Data records
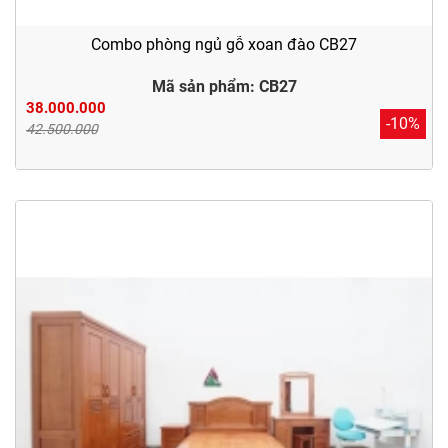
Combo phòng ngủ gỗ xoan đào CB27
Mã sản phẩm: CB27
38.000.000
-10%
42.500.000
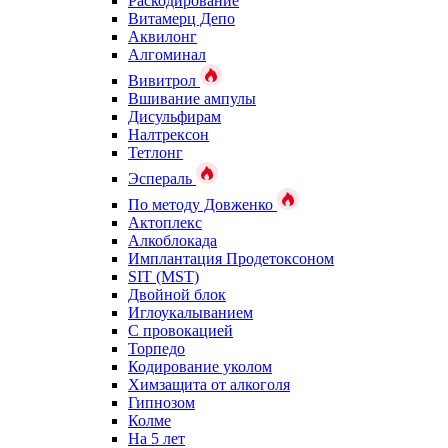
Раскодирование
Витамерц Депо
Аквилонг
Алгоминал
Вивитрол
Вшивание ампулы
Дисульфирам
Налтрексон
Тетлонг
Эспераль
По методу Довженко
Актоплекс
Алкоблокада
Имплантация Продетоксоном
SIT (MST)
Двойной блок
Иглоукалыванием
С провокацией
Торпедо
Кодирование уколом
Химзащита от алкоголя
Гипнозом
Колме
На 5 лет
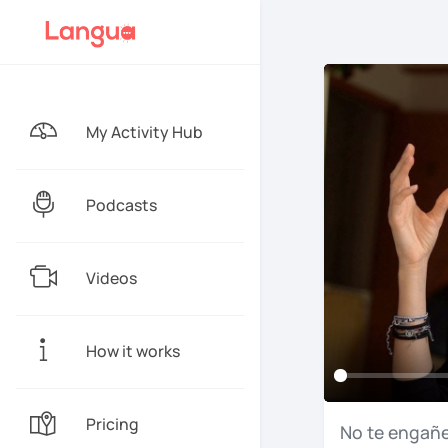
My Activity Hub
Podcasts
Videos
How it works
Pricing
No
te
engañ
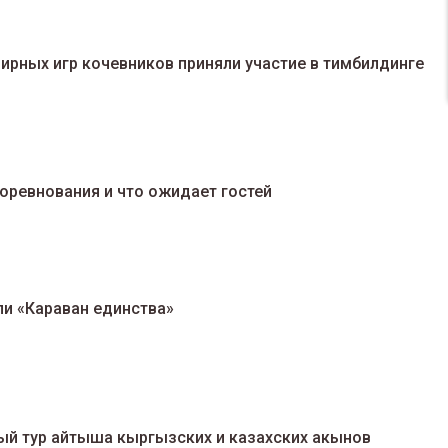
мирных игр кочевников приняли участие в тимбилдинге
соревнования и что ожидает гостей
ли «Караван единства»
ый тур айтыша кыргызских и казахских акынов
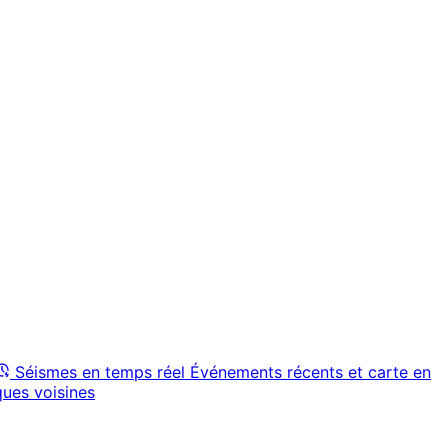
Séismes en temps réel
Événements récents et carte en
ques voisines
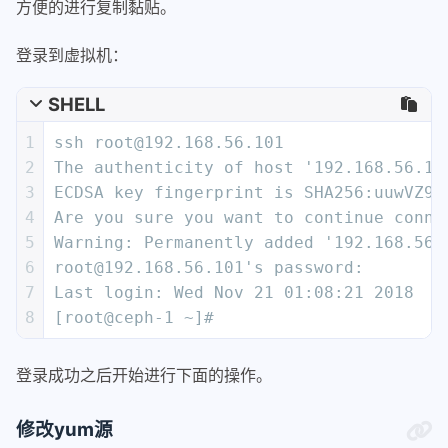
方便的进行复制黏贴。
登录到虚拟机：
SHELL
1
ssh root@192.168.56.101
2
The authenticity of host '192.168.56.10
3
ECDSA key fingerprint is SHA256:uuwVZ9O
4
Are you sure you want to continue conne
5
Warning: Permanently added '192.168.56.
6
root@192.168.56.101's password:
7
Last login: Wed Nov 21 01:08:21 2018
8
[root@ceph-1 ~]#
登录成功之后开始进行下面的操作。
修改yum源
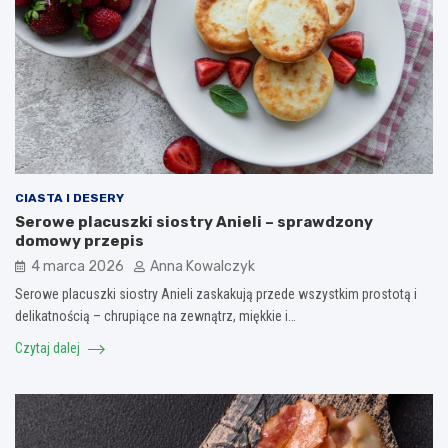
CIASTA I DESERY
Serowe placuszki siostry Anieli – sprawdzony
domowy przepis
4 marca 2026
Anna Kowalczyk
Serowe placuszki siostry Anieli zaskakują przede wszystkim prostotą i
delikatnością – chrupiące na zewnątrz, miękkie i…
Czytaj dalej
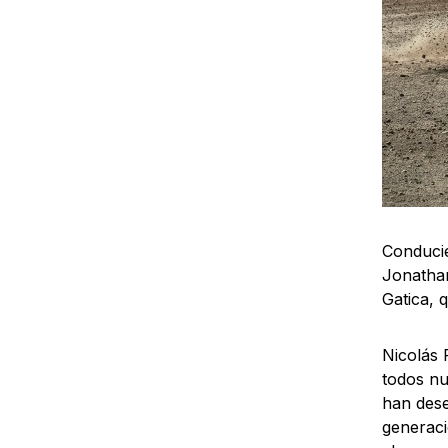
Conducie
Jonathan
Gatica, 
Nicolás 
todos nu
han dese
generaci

#### [Your instructions]
Starting with the row containing "My Activity Hub" and going on through the last of the rows, can you write those rows out again with "Podcasts" swapped for "Episodes" and nothing else changed? Leave the pictures out.

#### [Exercise response]
My Activity Hub
Episodes
Videos
How it works
Pricing
No
te
engañ
мирных игр кочевников приняли участие в тимбилдинге
соревнования и что ожидает гостей
ли «Караван единства»
ый тур айтыша кыргызских и казахских акынов
Séismes en temps réel
Événements récents et carte en
ques voisines
方便的进行复制黏贴。
登录到虚拟机：
SHELL
1
ssh root@192.168.56.101
2
The authenticity of host '192.168.56.10
3
ECDSA key fingerprint is SHA256:uuwVZ9O
4
Are you sure you want to continue conne
5
Warning: Permanently added '192.168.56.
6
root@192.168.56.101's password:
7
Last login: Wed Nov 21 01:08:21 2018
8
[root@ceph-1 ~]#
登录成功之后开始进行下面的操作。
修改yum源
CIASTA I DESERY
Serowe placuszki siostry Anieli – sprawdzony
domowy przepis
4 marca 2026
Anna Kowalczyk
Serowe placuszki siostry Anieli zaskakują przede wszystkim prostotą i
delikatnością – chrupiące na zewnątrz, miękkie i…
Czytaj dalej
Conducie
Jonathan
Gatica, 
Nicolás 
todos nu
han dese
generaci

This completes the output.